**DATA PROVIDED:**
[Start of Attachment]
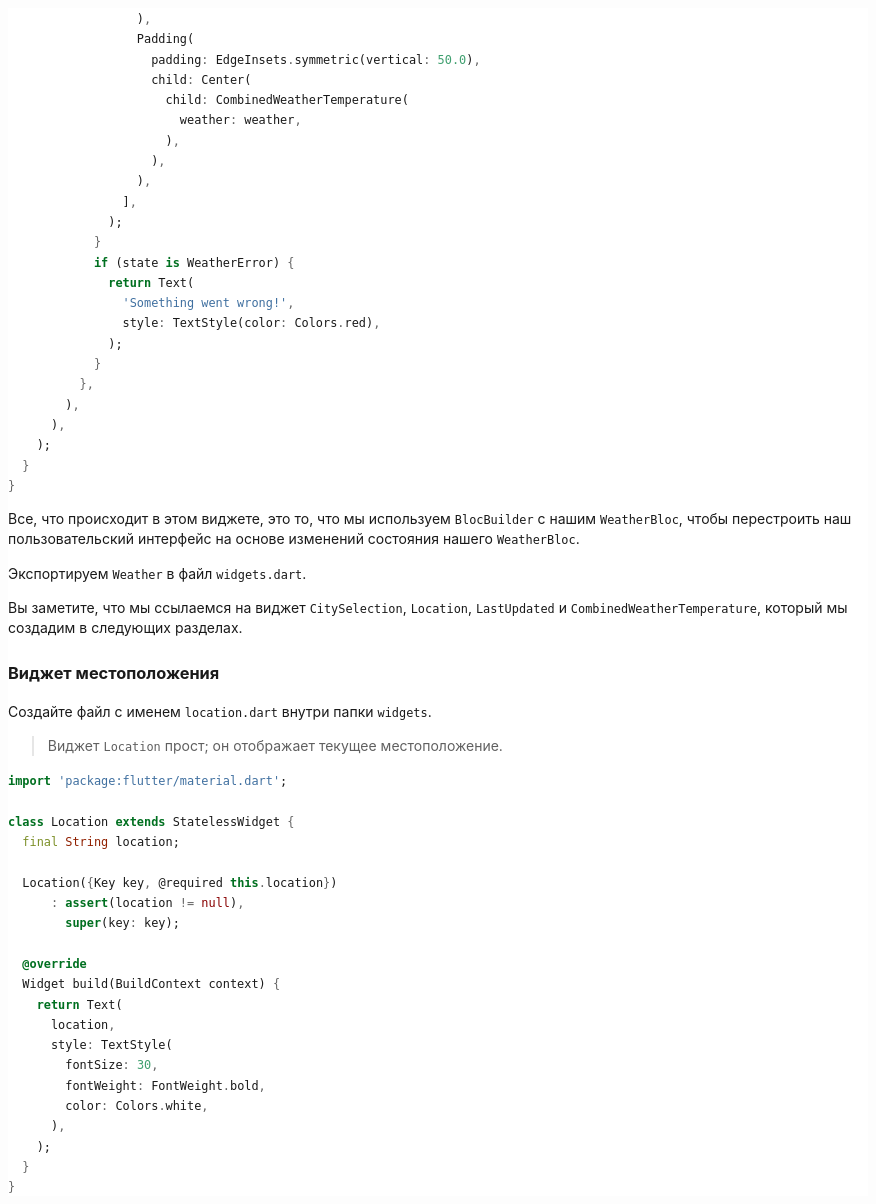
 ```dart
                  ),
                  Padding(
                    padding: EdgeInsets.symmetric(vertical: 50.0),
                    child: Center(
                      child: CombinedWeatherTemperature(
                        weather: weather,
                      ),
                    ),
                  ),
                ],
              );
            }
            if (state is WeatherError) {
              return Text(
                'Something went wrong!',
                style: TextStyle(color: Colors.red),
              );
            }
          },
        ),
      ),
    );
  }
}
```

Все, что происходит в этом виджете, это то, что мы используем `BlocBuilder` с нашим `WeatherBloc`, чтобы перестроить наш пользовательский интерфейс на основе изменений состояния нашего `WeatherBloc`.

Экспортируем `Weather` в файл `widgets.dart`.

Вы заметите, что мы ссылаемся на виджет `CitySelection`, `Location`, `LastUpdated` и `CombinedWeatherTemperature`, который мы создадим в следующих разделах.

### Виджет местоположения

Создайте файл с именем `location.dart` внутри папки `widgets`.

> Виджет `Location` прост; он отображает текущее местоположение.

```dart
import 'package:flutter/material.dart';

class Location extends StatelessWidget {
  final String location;

  Location({Key key, @required this.location})
      : assert(location != null),
        super(key: key);

  @override
  Widget build(BuildContext context) {
    return Text(
      location,
      style: TextStyle(
        fontSize: 30,
        fontWeight: FontWeight.bold,
        color: Colors.white,
      ),
    );
  }
}
```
[End of Attachment]
**WORK TASK:**
Only the lines that hold the word "файл" are wanted; each should be pulled from the records.

**FINAL ANSWER:**
Экспортируем `Weather` в файл `widgets.dart`.
Создайте файл с именем `location.dart` внутри папки `widgets`.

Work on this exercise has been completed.